The most powerful stock moves are often a combination of profit growth (fundamentals) and multiple expansion (investors paying more for the profits).

Just remember there are no guarantees with investing and that you can lose money as well as make it.


Market value: £1.7 billion

Integrated veterinary practices group CVS (CVSG:AIM) has grown its revenues at a compound annual growth rate of 15% and earnings at 20% over the past three years.

While this was partly the result of increased demand for pet ownership during lockdown, we believe the industry has secular growth drivers.

The company has a good growth runway which it can deliver through both organic and acquisitive means while it is achieving its aim of becoming the employer of choice.

One aspect of the business which we find interesting and is perhaps underappreciated is the increasing number of services that have been rolled out in recent years.
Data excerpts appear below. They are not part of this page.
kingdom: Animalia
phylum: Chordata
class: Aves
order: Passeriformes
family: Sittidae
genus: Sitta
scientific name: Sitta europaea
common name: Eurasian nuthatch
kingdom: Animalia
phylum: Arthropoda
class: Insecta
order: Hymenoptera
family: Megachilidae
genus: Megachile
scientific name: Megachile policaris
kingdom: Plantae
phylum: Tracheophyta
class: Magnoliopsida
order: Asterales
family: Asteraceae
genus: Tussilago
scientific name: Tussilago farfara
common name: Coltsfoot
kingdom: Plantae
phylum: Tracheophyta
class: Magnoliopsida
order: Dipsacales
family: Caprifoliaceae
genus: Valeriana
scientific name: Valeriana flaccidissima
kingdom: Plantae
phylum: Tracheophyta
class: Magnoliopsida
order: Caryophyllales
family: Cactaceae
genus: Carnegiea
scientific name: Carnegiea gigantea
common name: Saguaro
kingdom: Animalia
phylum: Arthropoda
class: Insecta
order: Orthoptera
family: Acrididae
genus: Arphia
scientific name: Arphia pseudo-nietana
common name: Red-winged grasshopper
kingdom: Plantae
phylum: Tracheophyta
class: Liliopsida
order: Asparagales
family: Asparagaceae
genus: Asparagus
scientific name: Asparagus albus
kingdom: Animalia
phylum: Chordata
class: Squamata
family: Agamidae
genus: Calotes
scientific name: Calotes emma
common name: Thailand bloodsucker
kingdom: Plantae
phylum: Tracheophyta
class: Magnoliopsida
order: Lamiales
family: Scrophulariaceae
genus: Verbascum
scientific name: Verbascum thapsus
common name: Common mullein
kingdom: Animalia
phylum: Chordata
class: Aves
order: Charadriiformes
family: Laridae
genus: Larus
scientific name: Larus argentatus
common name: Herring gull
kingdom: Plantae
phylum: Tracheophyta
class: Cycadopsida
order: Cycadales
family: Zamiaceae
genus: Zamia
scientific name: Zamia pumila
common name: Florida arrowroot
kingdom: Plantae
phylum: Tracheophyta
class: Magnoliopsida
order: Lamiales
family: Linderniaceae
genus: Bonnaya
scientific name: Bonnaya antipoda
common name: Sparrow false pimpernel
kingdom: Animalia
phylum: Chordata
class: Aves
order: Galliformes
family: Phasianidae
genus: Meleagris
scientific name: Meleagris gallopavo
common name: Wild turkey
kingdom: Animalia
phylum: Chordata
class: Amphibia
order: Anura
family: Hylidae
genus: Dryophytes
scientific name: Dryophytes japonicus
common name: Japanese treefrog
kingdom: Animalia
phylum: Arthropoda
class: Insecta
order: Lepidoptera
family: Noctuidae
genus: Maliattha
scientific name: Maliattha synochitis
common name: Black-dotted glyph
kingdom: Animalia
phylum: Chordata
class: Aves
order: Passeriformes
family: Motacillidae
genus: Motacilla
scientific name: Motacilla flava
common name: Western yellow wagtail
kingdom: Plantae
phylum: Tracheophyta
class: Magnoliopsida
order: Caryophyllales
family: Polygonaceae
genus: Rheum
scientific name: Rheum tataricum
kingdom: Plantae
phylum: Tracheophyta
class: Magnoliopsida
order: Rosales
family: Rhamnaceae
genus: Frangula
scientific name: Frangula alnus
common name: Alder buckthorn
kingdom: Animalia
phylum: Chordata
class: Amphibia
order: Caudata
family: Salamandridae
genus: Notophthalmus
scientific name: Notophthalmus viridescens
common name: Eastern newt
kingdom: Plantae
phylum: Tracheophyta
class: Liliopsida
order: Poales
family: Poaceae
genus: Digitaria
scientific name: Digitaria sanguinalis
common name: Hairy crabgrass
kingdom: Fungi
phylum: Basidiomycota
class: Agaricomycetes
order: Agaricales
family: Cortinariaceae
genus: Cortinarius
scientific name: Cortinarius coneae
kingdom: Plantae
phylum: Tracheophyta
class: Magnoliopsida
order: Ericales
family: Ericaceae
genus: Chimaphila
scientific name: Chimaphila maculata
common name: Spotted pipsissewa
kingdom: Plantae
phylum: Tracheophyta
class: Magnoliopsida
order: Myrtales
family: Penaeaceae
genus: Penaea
These range from crematoria, laboratories, referrals to insurance and e-commerce.

Not only do these additional services bring incremental revenues but they address the whole life cycle of owning companion animals and potentially create a network effect where CVS attracts third parties to its nexus.

There is potential for margins to increase as the company scales its operations and as the network effect takes hold, which should attract a higher multiple.

Darktrace (DARK) 964p

Market value: £6.3 billion

Cyber security company  Darktrace (DARK) is one of the world’s fastest growing companies with a leadership position in Enterprise Immune System technology, which is based on pioneering mathematics developed at Cambridge University.

The underlying cyber security market is forecast to grow at around a compound annual growth rate of 14.6% a year over the next five years and could be worth around $400 billion according to Fact and Factors research, while Darktrace could exploit its technological edge to carve out a leading position.

Analysts at Needham Research believe Darktrace has the most innovative application of artificial intelligence and security automation in the market.

While the company’s shares have been hugely successful since coming to the market in April 2021, there appears to be good momentum in the business with management increasing earnings guidance given at the time of the floatation.

Even if Darktrace only matches the current consensus forecast for 2023 revenues of around $493 million, arguably that is barely scratching the surface in terms of the estimated market potential.

Investors will naturally want to see progression on turning revenues into profits from the losses projected but the bigger picture is about grabbing a good slice of the ever-expanding cyber security market and Darktrace seems to be delivering so far.